A clinical trial using the made-in-B.C. CAR T cells is showing complete regression in 43% of its participants — leukemia and lymphoma patients who had exhausted all other treatment options. BC Cancer experts are preparing to research the effectiveness of CAR T-cell therapy to treat some of the most challenging cancers, including ovarian and pancreatic.

Can you give an example of when you’ve seen a project go from lab to life-saving treatment?

I had a patient who benefited from a diagnostic we created right here at BC Cancer – Vancouver, supported by BC Cancer Foundation funds. Instead of a biopsy or surgery to remove tissue for evaluation, we developed a blood test that screens for genomic markers in prostate cancer patients.
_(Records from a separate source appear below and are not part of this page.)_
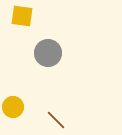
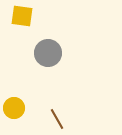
yellow circle: moved 1 px right, 1 px down
brown line: moved 1 px right, 1 px up; rotated 15 degrees clockwise
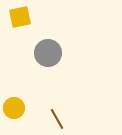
yellow square: moved 2 px left, 1 px down; rotated 20 degrees counterclockwise
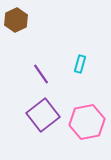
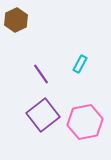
cyan rectangle: rotated 12 degrees clockwise
pink hexagon: moved 2 px left
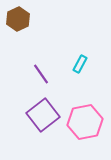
brown hexagon: moved 2 px right, 1 px up
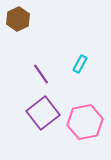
purple square: moved 2 px up
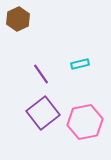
cyan rectangle: rotated 48 degrees clockwise
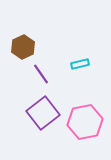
brown hexagon: moved 5 px right, 28 px down
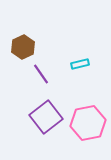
purple square: moved 3 px right, 4 px down
pink hexagon: moved 3 px right, 1 px down
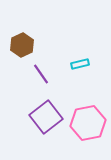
brown hexagon: moved 1 px left, 2 px up
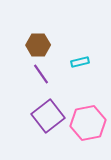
brown hexagon: moved 16 px right; rotated 25 degrees clockwise
cyan rectangle: moved 2 px up
purple square: moved 2 px right, 1 px up
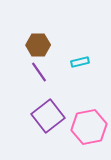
purple line: moved 2 px left, 2 px up
pink hexagon: moved 1 px right, 4 px down
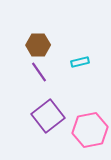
pink hexagon: moved 1 px right, 3 px down
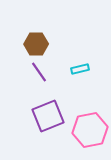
brown hexagon: moved 2 px left, 1 px up
cyan rectangle: moved 7 px down
purple square: rotated 16 degrees clockwise
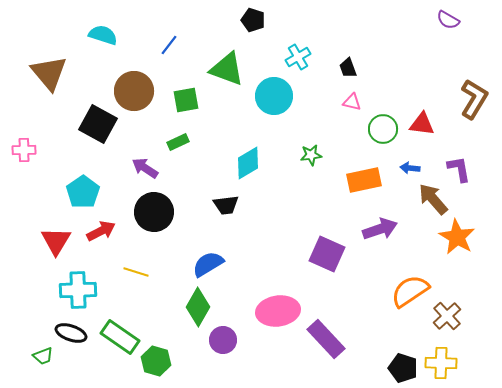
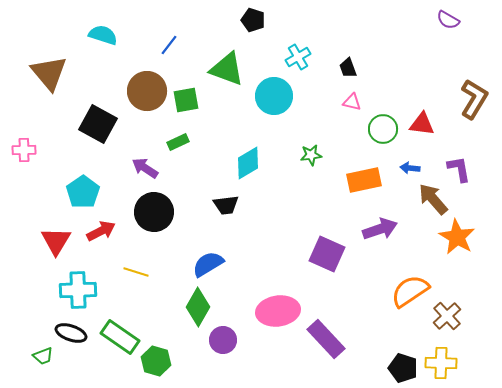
brown circle at (134, 91): moved 13 px right
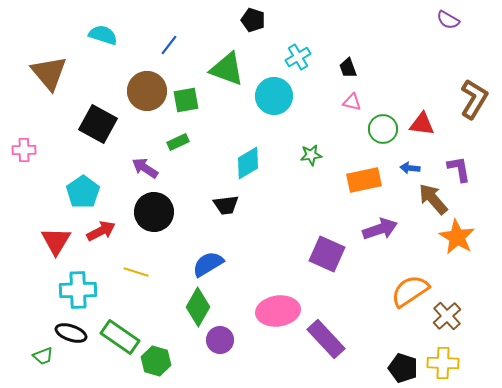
purple circle at (223, 340): moved 3 px left
yellow cross at (441, 363): moved 2 px right
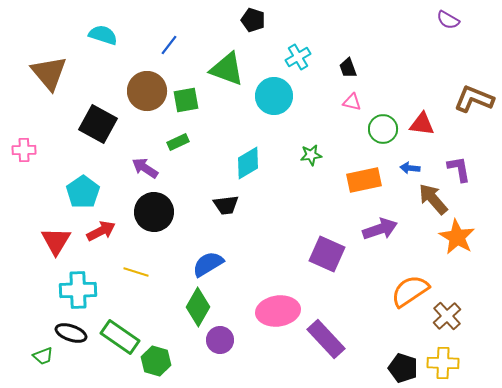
brown L-shape at (474, 99): rotated 99 degrees counterclockwise
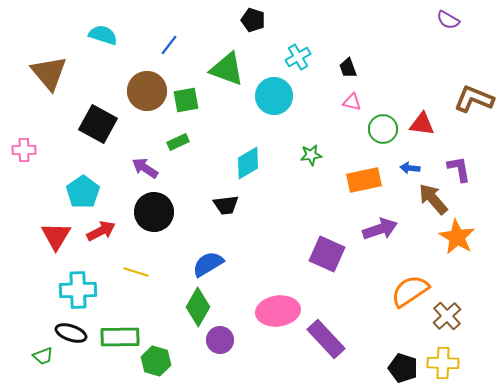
red triangle at (56, 241): moved 5 px up
green rectangle at (120, 337): rotated 36 degrees counterclockwise
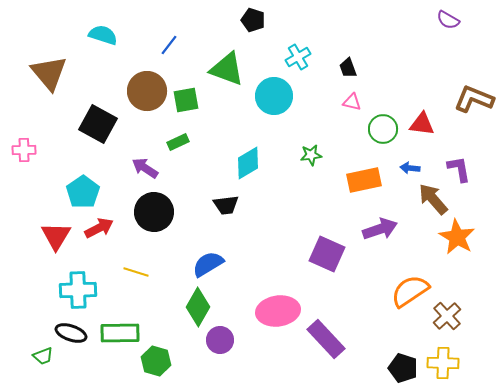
red arrow at (101, 231): moved 2 px left, 3 px up
green rectangle at (120, 337): moved 4 px up
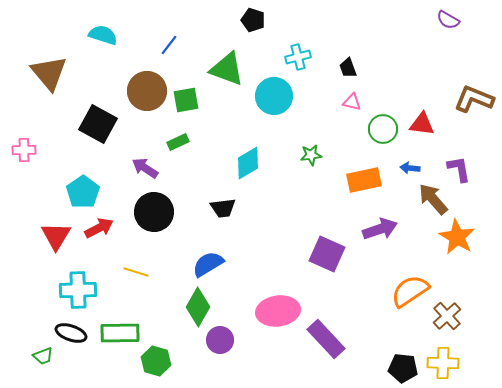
cyan cross at (298, 57): rotated 15 degrees clockwise
black trapezoid at (226, 205): moved 3 px left, 3 px down
black pentagon at (403, 368): rotated 12 degrees counterclockwise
In this individual, the blood test identified a gene mutation that responds well to immunotherapy.

What’s incredible is this mutation only occurs in about 3% of prostate cancer patients and it’s difficult to find. Thanks to this simple blood test, however, we located it and enrolled him in an immunotherapy clinical trial. He’d already received multiple treatments including surgery, radiation and chemotherapy, and yet his cancer had spread. After immunotherapy he achieved a complete response and four years later, he is free from disease. At just 72 years old, he is now enjoying many more years with his grandson.

Cancer cases are on the rise, what keeps you going in the race to stay ahead of this disease?

We are curing more people, and more people are living longer and better with cancer than ever before. This is thanks to research and innovative new treatments — much of it led right here in B.C. While it’s a privilege to be at the helm of our provincial cancer system, I also really appreciate helping patients on an individual level where I get to see our work in action every day.